My question is: how can edit this code to check for the author email rather than user id

Thank you.

0

Try this, the code below will generate every comment by the $current_user->user_email for the author_email, if the $usercomment return something, then there is a comment by the current user so echo "thank you", but if it's not return anything output the form.

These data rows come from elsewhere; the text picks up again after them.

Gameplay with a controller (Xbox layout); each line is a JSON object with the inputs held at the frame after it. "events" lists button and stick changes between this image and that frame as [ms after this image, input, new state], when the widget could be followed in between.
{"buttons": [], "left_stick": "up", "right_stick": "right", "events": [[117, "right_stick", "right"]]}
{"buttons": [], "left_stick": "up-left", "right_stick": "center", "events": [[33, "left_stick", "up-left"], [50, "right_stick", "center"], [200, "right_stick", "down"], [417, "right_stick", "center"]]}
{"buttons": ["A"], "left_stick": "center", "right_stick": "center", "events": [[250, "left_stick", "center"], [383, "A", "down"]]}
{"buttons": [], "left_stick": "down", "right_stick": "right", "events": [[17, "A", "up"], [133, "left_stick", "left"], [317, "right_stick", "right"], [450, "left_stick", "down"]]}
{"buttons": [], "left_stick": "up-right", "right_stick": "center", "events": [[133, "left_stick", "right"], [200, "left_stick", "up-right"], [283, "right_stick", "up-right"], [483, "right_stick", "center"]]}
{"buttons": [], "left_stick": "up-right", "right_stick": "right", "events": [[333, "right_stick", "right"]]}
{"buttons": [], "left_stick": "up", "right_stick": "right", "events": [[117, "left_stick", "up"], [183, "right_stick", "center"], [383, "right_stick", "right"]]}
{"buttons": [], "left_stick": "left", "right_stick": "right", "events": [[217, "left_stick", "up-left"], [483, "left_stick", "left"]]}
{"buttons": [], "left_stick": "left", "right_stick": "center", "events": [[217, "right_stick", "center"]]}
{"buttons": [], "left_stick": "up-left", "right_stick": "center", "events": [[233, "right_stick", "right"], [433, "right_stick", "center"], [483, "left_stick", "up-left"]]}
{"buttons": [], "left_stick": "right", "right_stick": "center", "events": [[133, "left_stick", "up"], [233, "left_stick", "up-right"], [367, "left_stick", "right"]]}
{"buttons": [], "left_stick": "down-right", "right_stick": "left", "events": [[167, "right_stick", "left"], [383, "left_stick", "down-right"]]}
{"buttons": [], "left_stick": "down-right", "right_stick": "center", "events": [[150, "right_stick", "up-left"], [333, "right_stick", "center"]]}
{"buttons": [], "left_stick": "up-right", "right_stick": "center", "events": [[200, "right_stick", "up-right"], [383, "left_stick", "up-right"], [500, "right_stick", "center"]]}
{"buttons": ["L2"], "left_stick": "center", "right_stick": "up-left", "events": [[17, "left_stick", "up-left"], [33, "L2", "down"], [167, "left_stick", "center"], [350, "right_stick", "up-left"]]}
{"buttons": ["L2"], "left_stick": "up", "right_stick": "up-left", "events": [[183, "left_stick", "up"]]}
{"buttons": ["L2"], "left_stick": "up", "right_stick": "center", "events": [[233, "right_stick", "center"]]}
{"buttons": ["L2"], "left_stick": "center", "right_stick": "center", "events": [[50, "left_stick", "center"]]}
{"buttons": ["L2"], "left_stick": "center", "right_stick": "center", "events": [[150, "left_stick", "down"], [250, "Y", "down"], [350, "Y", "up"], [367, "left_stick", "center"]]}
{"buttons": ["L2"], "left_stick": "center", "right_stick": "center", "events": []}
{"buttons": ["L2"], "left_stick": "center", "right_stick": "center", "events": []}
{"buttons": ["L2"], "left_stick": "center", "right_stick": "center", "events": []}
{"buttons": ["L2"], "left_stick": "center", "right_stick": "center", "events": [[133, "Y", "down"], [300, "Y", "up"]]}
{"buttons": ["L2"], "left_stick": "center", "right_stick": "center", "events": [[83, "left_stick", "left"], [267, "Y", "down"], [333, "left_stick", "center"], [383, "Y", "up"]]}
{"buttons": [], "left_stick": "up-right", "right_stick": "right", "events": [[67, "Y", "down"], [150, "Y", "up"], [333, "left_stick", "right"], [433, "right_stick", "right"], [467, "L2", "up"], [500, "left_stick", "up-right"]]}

global $current_user,$post;

$usercomment = get_comments(array('author_email' => $current_user->user_email, 'post_id' => $post->ID));

if($usercomment) {
    echo "Thank You";
}
else {
    comment_form();
}
  • And how can i use both? to check for author email and user id... – Christopher Apr 2 '13 at 14:50
  • in the get_comments( $args ), you can view which argument is available in here codex.wordpress.org/Function_Reference/get_comments so if you want to check both author_email and user_id you can parse an array( 'author_email' => $current_user->user_email, 'user_id' => $current_user->ID) – nonsensecreativity Apr 2 '13 at 16:12
  • i did this but it didn't work: array('author_email' => $current_user->user_email,'user_id' => $current_user->ID,'post_id' => $post->ID) – Christopher Apr 3 '13 at 6:58
1

You shouldn't have to make a second query to get comments. You should be able to check the existing $comments object for the user email, and switch accordingly.

global $current_user;
get_currentuserinfo();
$showform = true;
// var_dump($comments);
// var_dump($current_user);
if (!empty($comments) && isset($current_user)) {
  foreach ($comments as $c) {
    if ($c->comment_author_email === $current_user->data->user_email) {
      $showform = false;
      break;
    }
  }
}
if(!$showform){
    echo 'Thank you for your comment';
} else {
    comment_form();
}

Of course, this only works for logged-in users, but I don't know how else you could organize it. If the user is not logged-in the software doesn't know what the user_email will be.